#### [Work instruction]
Work through the data below and copy out every line where "Marv" is found.

START Recorded data

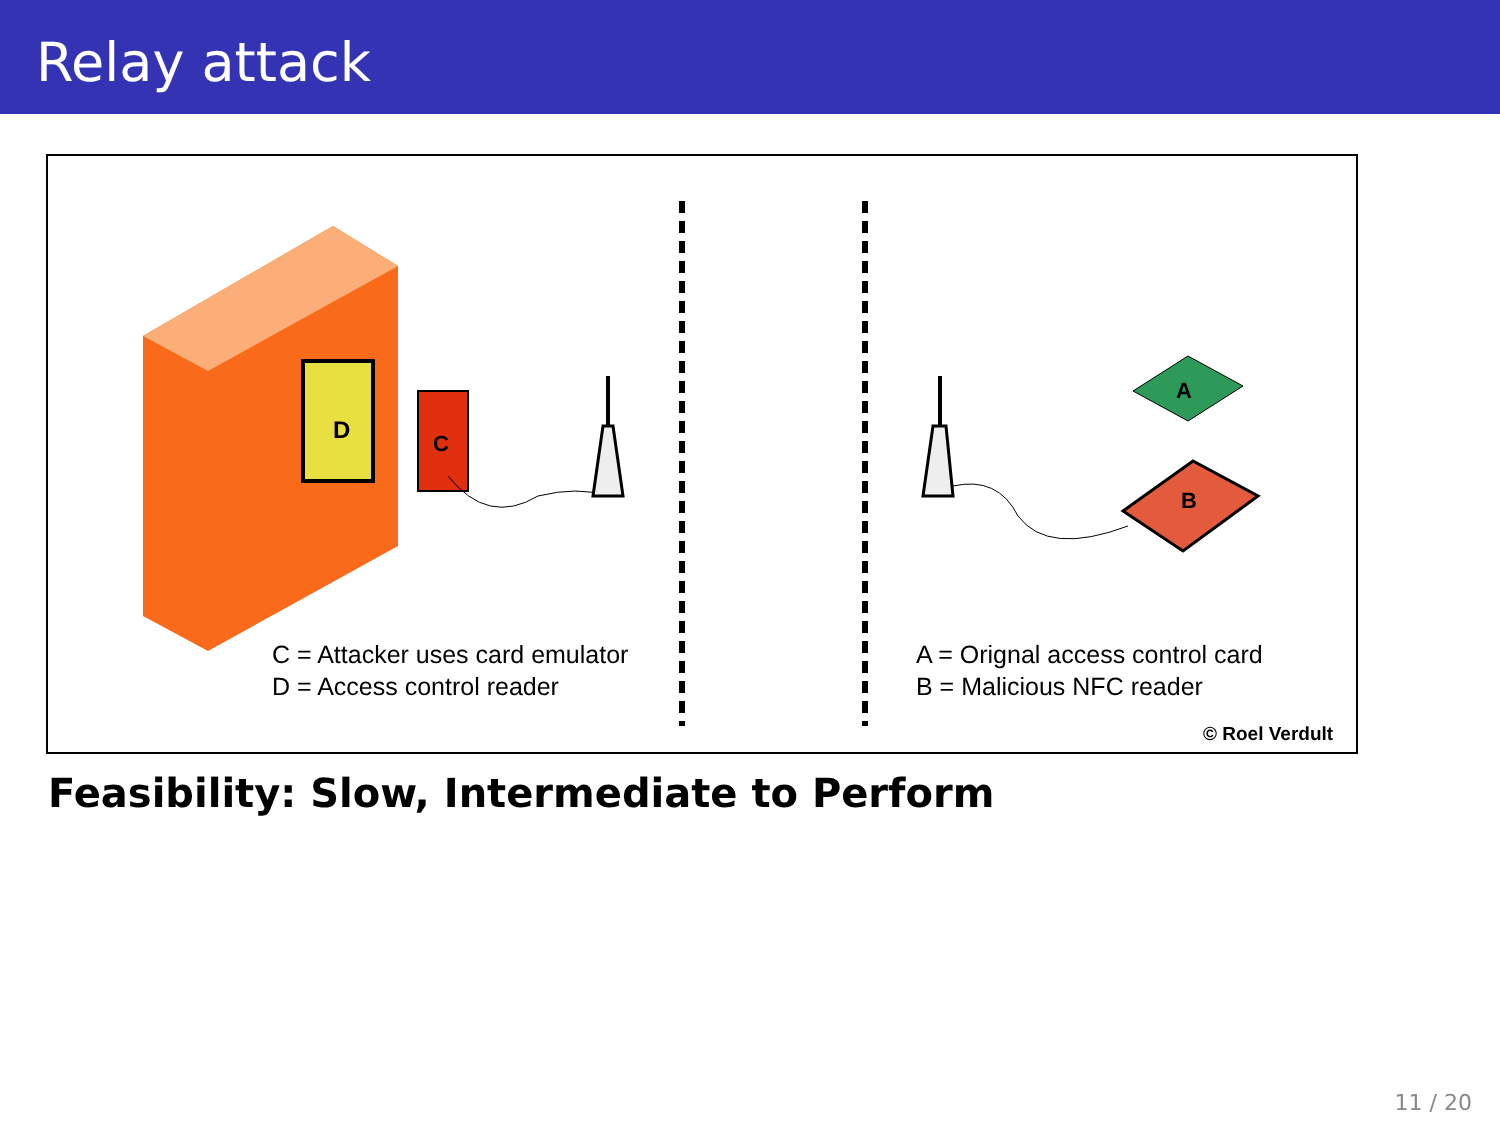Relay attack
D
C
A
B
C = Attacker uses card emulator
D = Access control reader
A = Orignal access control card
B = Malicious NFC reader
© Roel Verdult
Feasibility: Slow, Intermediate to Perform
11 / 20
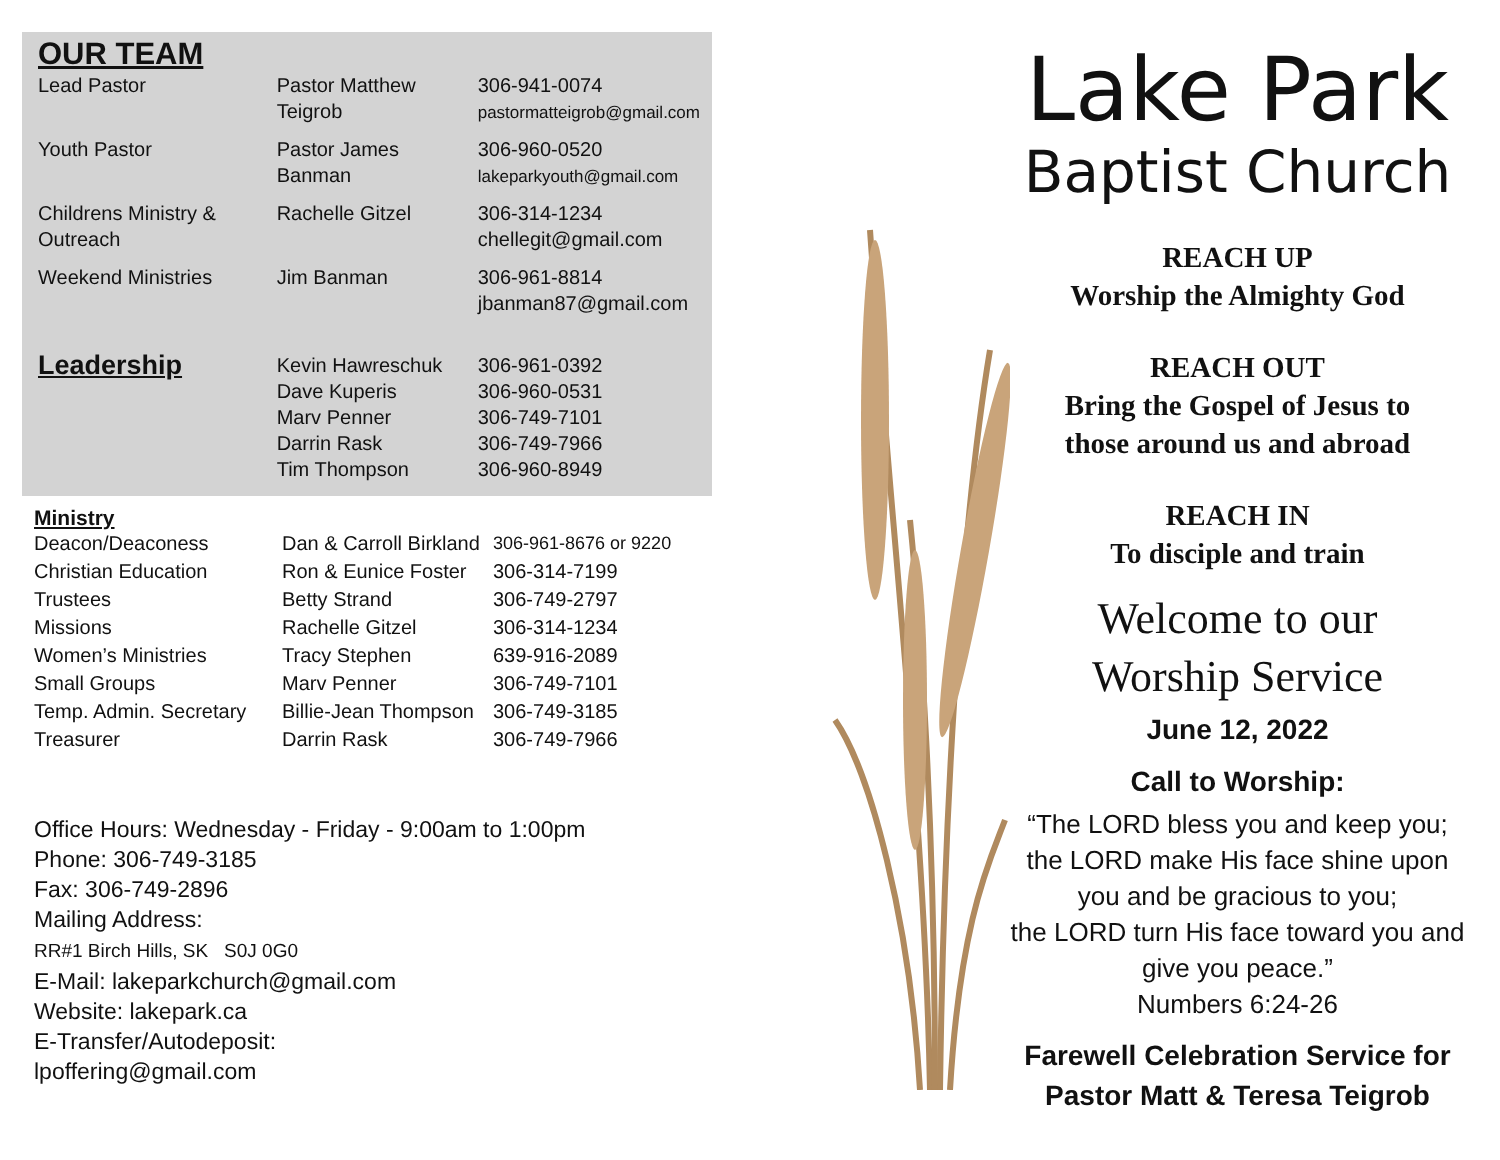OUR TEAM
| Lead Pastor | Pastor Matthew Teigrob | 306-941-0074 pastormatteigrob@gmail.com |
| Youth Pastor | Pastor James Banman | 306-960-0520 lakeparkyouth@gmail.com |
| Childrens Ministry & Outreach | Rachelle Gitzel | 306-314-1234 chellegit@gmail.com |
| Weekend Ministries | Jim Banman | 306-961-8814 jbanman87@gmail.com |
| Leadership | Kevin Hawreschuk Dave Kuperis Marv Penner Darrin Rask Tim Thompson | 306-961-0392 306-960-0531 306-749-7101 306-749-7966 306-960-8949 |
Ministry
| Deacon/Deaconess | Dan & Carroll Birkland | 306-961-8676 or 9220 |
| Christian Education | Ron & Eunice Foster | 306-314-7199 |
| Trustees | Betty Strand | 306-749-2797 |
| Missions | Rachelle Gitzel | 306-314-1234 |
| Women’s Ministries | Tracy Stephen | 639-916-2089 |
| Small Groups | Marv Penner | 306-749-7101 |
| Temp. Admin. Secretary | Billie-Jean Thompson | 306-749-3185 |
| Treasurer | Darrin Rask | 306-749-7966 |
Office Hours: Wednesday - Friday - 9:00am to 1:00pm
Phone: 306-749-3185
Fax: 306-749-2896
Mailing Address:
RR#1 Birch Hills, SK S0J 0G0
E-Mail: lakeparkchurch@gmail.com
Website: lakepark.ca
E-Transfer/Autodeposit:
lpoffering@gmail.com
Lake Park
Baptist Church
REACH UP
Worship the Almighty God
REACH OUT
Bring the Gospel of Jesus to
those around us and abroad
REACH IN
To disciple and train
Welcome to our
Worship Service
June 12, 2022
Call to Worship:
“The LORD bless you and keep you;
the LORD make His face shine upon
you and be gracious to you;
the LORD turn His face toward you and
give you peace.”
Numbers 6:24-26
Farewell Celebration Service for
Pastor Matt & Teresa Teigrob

END Recorded data

#### [Response below]
| Leadership | Kevin Hawreschuk Dave Kuperis Marv Penner Darrin Rask Tim Thompson | 306-961-0392 306-960-0531 306-749-7101 306-749-7966 306-960-8949 |
| Small Groups | Marv Penner | 306-749-7101 |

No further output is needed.